Crises often arrive at the worst possible times, and that's exactly what's being witnessed in Iraq today.
Against a backdrop of jihadists rampaging across the north, the country's government has been paralysed for months since incumbent prime minister Nouri al-Maliki's Shia-dominated State of Law Coalition won more seats than any other party in April but, with Iraqi politics more or less divided along sectarian lines, failed to form a coalition.
As the deadline for him to form such a coalition approached last night, Maliki, who the exasperated West has come to regard as an authoritarian and sectarian leader, accused president Fouad Massoum of violating the country's constitution and special forces loyal to the beleaguered Shia Muslim leader were deployed in areas of Baghdad where big demonstrations could take place.
A new man
But today Massoum, under pressure from not just the West but Sunni Muslims, Kurds, Iran and even some Shia Muslims to appoint a less-polarising figure as prime minister, authorised the relatively low-key deputy speaker Haider Al-Abadi - also Shia Muslim - to form a new government.
In an appearance on Iraqi TV, Massoum told Abadi he was being charged with forming a government to "protect the Iraqi people", a task of desperate importance given the plight of religious and ethnic minorities fleeing the barbaric advance of the Islamic State.
What happens next?
What we don't know is how Maliki, seeking a third term as prime minister, will react. It seems almost inconceivable that the man ultimately responsible for what The Independent's Middle East correspondent Patrick Cockburn described as one of the most catastrophic military defeats of modern times could remain in his job.

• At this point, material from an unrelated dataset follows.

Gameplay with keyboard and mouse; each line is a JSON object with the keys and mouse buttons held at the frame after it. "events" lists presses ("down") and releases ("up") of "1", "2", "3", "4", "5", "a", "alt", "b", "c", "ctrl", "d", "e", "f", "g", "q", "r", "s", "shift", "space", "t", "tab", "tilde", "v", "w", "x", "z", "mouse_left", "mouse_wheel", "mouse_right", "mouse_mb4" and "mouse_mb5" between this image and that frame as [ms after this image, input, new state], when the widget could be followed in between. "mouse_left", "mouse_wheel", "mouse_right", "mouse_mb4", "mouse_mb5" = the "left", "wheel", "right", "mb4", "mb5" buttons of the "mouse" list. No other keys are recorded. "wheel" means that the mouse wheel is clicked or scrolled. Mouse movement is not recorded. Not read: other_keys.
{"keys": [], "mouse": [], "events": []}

The US has certainly given the impression that it no longer sees Maliki as part of Iraq's future, unilaterally supplying arms to Kurdish peshmerga troops fighting the Islamic State and conducting air and drone strikes against Islamist convoys and artillery positions - in some cases bombing weaponry supplied by the US at great expense for the Iraqi army before it capitulated against what was then known as the Islamic State in Iraq and the Levant earlier this year.
"The government formation process is critical in terms of sustaining stability and calm in Iraq, and our hope is that Mr Maliki will not stir those waters," US secretary of state John Kerry said in Australia today following Maliki's intervention last night.
"One thing all Iraqis need to know, that there will be little international support of any kind whatsoever for anything that deviates from the legitimate constitution process that is in place and being worked on now."
On his Facebook page, Abadi - who lived in exile in Britain while Saddam Hussein was in power, and earned a PhD in engineering from the University of Manchester - lists his favourite quote as "The key to leadership is tolerance" - and tolerance is one commodity Iraq desperately needs right now.